What I enjoyed most about Reward System is the language as Calder dryly describes the world in painstaking detail, which with the specific use of timing made it ironically funny.

It is this compelling use of irony that also made another short story collection particularly memorable to me. I read We Don’t Know What We’re Doing (Faber, 2015) by debutant Thomas Morris a few years ago and to this day it is the first book that comes to mind when someone asks me for a recommendation. What I love about Morris’ writing is the fresh perspective on a community he creates by deriving humour from some very ordinary aspects of everyday life. I have been particularly impressed by the diversity of topics and characters all united by a place, a town in the south of Wales, Morris’ native Caerphilly. And even though the reoccurring themes across the anthology are grief, depression, traumatic past, and mental illness Moriss surprises with black humour, boldness, and unexpected twists that make the book a fascinating read.
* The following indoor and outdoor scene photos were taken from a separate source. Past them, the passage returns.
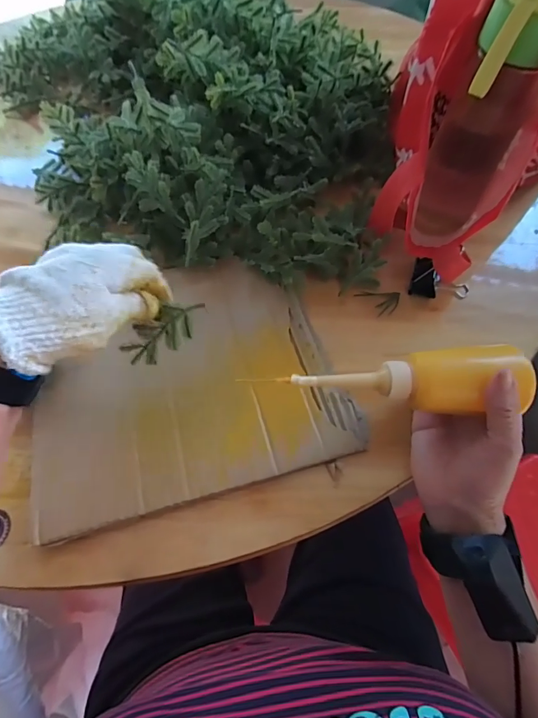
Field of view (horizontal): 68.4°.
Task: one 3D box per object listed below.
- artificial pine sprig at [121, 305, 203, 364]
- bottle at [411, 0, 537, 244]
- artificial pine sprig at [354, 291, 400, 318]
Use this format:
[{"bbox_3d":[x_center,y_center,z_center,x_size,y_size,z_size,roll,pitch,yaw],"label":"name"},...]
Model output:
[{"bbox_3d":[-0.087,-0.021,0.328,0.084,0.025,0.025,-34,59,21],"label":"artificial pine sprig"},{"bbox_3d":[0.203,-0.207,0.383,0.081,0.228,0.072,22,63,14],"label":"bottle"},{"bbox_3d":[0.118,-0.061,0.428,0.047,0.009,0.028,4,60,4],"label":"artificial pine sprig"}]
Not so cheerful, however, equally readable is Frances Cha’s debut, If I had Your Face (Penguin, 2021). A book of short stories set in Seoul that follows four female characters, navigating their lives in South Korea. Only on the surface, they live very different lives, but deep down they all struggle with the same social standards in relation to beauty, wealth, strict hierarchy, and patriarchy.
After watching a number of South Korean rom-coms, that gloss over those issues, it was almost refreshing to see the other, much darker side of plastic surgery culture, K-pop fandom, and pressures women face related to marriage and motherhood.

It goes without saying that I look forward to whatever comes next from these writers, whether in a long or a short form. It seems that at the movement I can’t get enough of stories about sorrow, loneliness, and our human need to connect with other people.